KIRMIZIGÜL, YENİ YILMAZ GÜNEY Mİ?

Konuyu Oyla:
  • Derecelendirme: 2.67/5 - 9 oy
  • 1
  • 2
  • 3
  • 4
  • 5
KIRMIZIGÜL, YENİ YILMAZ GÜNEY Mİ?
#1

Merakla beklenen film "Güneşi Gördüm" bugün vizyonda.
“Güneşi Gördüm”, ister istemez akla Yılmaz Güney’in derin devlet eleştirisi yaptıkları için yasaklanan filmlerini getiriyor. Ancak Kırmızıgül, Güney’le aynı kulvarda değil. Kırmızıgül’ün filmlerinin ‘popüler sinemanın tür filmleri’, Güney’inkilerinin ise ‘entelektüel ve dengeli dramalar’ olarak başarı yakaladığını söyleyebiliriz.
Daha Emrah Yücel’in Hollywood kalitesinde düzenlediği afişiyle ‘evrensel’ bir film olduğunu hissettirmişti “Güneşi Gördüm”. Çünkü arkasında “Beyaz Melek” ile Amerikan klasik sinemasının film gramerini Türk sinemasında karşımıza çıkaran ender yönetmenlerden biri olan Mahsun Kırmızıgül vardı. Ülke sinemasının ihtiyacı olan bu tarzı benimseyen senarist-yönetmene olan güvenime karşın aslında poster tasarımı, “Empire of The Sun” ve “Tears of The Sun”ın afişlerinin taslak çalışmalarını andıran ‘çalıntı’ haliyle gözümü korkutmuştu.

→ Görevin Amacı
Film yazısında adı geçen bütün film başlıklarını lütfen sıralayın.

Veri kümesi kayıtları
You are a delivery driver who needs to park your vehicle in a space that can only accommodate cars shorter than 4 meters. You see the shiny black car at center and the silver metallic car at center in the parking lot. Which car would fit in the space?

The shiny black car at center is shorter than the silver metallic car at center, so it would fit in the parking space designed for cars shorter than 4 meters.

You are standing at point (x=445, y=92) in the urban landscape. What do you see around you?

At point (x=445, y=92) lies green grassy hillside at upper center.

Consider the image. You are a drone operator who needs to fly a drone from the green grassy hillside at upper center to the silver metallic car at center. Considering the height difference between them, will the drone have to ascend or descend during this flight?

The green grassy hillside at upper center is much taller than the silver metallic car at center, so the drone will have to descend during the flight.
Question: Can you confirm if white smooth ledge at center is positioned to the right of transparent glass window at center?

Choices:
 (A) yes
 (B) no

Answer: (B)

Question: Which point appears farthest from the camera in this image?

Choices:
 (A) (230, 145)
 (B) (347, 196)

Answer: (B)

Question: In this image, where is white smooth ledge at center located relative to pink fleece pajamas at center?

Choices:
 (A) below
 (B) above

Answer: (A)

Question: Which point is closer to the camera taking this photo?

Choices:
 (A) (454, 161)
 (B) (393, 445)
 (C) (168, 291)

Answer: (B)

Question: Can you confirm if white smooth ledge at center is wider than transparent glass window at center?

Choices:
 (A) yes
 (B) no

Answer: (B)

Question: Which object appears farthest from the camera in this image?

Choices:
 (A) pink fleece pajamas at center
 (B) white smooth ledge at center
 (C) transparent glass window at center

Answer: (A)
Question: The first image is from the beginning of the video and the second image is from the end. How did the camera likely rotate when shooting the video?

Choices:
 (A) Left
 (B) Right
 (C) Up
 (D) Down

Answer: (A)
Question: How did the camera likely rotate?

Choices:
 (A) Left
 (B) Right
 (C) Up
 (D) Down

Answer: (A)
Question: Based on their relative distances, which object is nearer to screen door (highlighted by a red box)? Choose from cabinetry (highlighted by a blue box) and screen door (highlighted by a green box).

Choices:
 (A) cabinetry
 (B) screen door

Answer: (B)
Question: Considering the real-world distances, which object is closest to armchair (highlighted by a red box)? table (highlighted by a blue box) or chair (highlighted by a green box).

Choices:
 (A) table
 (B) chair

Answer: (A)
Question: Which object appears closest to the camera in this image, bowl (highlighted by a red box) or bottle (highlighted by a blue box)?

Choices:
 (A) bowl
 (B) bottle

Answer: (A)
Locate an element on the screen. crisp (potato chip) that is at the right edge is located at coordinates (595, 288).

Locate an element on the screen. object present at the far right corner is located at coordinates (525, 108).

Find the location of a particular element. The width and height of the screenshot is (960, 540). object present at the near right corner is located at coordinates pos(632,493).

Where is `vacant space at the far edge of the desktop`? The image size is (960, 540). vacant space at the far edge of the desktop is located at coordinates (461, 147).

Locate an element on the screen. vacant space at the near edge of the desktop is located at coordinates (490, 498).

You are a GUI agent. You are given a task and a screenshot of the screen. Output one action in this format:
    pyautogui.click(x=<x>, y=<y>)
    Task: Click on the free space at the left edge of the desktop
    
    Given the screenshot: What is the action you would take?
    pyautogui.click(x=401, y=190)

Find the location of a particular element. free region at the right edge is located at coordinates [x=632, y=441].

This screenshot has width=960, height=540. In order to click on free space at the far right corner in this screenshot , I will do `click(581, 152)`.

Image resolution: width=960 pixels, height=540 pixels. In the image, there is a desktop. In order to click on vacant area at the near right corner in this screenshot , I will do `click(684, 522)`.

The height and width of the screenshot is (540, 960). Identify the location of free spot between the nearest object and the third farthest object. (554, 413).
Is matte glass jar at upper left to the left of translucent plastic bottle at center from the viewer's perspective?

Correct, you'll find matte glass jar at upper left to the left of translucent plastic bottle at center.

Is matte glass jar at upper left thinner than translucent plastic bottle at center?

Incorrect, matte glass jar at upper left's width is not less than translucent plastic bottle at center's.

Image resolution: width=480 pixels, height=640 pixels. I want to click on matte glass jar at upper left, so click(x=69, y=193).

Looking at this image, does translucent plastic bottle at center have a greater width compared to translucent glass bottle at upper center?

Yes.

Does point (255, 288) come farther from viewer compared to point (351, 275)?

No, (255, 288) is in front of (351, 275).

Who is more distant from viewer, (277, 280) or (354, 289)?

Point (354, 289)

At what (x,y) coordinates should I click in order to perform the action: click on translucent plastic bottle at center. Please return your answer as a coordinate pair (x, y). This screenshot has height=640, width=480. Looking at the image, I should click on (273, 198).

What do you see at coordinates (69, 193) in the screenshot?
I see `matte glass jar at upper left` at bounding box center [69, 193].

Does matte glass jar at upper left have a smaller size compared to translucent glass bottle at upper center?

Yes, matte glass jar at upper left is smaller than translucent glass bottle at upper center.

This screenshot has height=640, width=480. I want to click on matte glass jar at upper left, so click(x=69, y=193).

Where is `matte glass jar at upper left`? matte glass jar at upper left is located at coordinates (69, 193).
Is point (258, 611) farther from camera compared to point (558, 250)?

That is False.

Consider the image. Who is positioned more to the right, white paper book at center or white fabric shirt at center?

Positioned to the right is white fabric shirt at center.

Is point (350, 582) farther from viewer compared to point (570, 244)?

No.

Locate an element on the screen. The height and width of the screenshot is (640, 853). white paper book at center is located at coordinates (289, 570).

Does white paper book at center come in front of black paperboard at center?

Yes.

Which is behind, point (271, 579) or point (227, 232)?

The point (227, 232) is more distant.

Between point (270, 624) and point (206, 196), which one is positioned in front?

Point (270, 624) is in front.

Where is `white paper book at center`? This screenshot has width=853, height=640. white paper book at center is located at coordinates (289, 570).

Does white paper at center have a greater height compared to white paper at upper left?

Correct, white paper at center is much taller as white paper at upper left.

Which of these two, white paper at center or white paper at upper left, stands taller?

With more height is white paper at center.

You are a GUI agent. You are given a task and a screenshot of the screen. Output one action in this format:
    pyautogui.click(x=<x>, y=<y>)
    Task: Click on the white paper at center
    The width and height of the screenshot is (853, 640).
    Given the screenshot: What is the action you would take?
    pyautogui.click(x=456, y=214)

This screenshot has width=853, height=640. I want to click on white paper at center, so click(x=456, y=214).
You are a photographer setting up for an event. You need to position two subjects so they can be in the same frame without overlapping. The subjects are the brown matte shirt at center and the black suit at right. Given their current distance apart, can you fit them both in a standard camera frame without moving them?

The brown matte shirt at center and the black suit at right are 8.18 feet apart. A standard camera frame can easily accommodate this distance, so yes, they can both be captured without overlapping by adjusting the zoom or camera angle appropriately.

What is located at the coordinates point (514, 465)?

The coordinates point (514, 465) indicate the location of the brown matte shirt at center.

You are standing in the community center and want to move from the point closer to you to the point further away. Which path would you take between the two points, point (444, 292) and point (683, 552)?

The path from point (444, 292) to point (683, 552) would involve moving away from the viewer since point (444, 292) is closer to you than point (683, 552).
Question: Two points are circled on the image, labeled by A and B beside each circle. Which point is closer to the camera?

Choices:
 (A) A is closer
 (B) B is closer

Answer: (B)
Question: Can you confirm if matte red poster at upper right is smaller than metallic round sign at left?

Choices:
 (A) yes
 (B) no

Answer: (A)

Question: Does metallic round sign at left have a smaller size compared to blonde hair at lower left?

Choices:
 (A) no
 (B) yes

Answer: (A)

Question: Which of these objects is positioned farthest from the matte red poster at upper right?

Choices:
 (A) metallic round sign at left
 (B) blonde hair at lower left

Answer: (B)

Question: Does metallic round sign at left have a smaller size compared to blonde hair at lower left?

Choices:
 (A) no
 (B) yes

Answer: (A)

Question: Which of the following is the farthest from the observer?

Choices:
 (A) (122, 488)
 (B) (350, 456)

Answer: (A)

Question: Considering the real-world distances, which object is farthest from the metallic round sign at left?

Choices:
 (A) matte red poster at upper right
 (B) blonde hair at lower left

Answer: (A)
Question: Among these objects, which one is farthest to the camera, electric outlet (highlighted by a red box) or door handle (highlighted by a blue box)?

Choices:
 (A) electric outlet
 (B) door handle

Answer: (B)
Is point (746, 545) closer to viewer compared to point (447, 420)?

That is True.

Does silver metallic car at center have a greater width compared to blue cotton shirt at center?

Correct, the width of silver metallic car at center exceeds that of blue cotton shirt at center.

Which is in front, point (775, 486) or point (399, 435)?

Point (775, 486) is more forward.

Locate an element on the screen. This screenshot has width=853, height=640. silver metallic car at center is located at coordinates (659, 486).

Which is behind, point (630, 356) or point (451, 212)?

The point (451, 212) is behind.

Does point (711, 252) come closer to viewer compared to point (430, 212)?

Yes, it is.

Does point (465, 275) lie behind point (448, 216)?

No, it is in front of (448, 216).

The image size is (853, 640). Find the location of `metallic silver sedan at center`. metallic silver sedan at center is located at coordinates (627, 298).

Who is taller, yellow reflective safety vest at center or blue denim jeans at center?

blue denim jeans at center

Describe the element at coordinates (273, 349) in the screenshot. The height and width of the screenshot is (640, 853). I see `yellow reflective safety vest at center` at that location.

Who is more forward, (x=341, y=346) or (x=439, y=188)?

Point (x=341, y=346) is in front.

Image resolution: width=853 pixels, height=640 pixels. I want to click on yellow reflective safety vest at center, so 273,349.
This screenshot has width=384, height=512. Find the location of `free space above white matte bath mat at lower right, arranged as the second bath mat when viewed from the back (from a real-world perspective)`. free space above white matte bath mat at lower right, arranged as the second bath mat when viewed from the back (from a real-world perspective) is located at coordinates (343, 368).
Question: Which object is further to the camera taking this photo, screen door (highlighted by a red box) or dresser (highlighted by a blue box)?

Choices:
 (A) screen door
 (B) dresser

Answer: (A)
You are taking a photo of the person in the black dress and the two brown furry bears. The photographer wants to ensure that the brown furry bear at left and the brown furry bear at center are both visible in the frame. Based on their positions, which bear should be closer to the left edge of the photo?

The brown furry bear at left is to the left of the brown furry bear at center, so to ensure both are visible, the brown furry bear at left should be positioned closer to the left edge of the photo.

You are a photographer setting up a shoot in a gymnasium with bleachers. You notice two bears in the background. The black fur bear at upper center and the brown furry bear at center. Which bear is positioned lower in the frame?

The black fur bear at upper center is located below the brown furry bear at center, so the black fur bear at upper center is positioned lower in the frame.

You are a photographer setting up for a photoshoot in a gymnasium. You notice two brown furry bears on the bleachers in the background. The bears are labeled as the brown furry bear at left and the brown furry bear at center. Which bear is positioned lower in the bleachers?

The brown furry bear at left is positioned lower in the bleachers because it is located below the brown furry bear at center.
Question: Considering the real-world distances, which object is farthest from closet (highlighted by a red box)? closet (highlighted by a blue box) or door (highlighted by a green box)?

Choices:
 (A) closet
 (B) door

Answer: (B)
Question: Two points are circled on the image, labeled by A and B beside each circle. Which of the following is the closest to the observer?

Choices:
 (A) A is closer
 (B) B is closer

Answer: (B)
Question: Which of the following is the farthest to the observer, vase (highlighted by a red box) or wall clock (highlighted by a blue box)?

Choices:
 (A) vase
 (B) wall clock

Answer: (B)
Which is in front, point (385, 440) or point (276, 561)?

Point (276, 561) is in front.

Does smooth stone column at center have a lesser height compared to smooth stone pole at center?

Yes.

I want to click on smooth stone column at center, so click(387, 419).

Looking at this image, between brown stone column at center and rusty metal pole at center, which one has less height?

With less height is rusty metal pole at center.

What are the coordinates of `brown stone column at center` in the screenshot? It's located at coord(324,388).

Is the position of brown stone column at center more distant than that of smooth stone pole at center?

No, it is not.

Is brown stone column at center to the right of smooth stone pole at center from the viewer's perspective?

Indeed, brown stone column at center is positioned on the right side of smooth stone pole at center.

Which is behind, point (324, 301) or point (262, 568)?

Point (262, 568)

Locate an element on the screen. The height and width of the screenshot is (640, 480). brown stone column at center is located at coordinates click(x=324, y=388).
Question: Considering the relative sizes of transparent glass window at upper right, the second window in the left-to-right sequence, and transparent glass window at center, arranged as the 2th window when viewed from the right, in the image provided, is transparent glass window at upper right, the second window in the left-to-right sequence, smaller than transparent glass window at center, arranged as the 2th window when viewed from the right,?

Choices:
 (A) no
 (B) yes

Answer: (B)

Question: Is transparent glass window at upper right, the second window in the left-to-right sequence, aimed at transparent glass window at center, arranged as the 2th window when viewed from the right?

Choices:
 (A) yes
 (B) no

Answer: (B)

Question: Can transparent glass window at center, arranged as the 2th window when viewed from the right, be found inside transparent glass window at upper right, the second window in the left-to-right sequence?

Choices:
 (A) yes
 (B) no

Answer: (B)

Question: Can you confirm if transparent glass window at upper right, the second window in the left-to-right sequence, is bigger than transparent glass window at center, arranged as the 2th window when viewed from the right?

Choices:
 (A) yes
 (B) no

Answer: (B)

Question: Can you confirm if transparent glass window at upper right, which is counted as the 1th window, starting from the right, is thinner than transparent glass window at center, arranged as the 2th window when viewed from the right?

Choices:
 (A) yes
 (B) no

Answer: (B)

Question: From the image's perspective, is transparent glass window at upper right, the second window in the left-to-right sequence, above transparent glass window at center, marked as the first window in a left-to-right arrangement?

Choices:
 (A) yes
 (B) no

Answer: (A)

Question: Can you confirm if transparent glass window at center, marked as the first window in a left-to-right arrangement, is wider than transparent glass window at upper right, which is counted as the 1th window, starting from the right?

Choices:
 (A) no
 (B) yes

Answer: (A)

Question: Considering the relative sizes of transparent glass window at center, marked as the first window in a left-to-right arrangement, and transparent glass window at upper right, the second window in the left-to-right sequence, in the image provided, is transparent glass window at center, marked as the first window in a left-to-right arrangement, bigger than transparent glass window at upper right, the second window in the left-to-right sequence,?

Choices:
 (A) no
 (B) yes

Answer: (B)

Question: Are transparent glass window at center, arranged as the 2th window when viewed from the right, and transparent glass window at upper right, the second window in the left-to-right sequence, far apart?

→ Görevin Yanıtı
- Güneşi Gördüm
- Beyaz Melek
- Empire of The Sun
- Tears of The Sun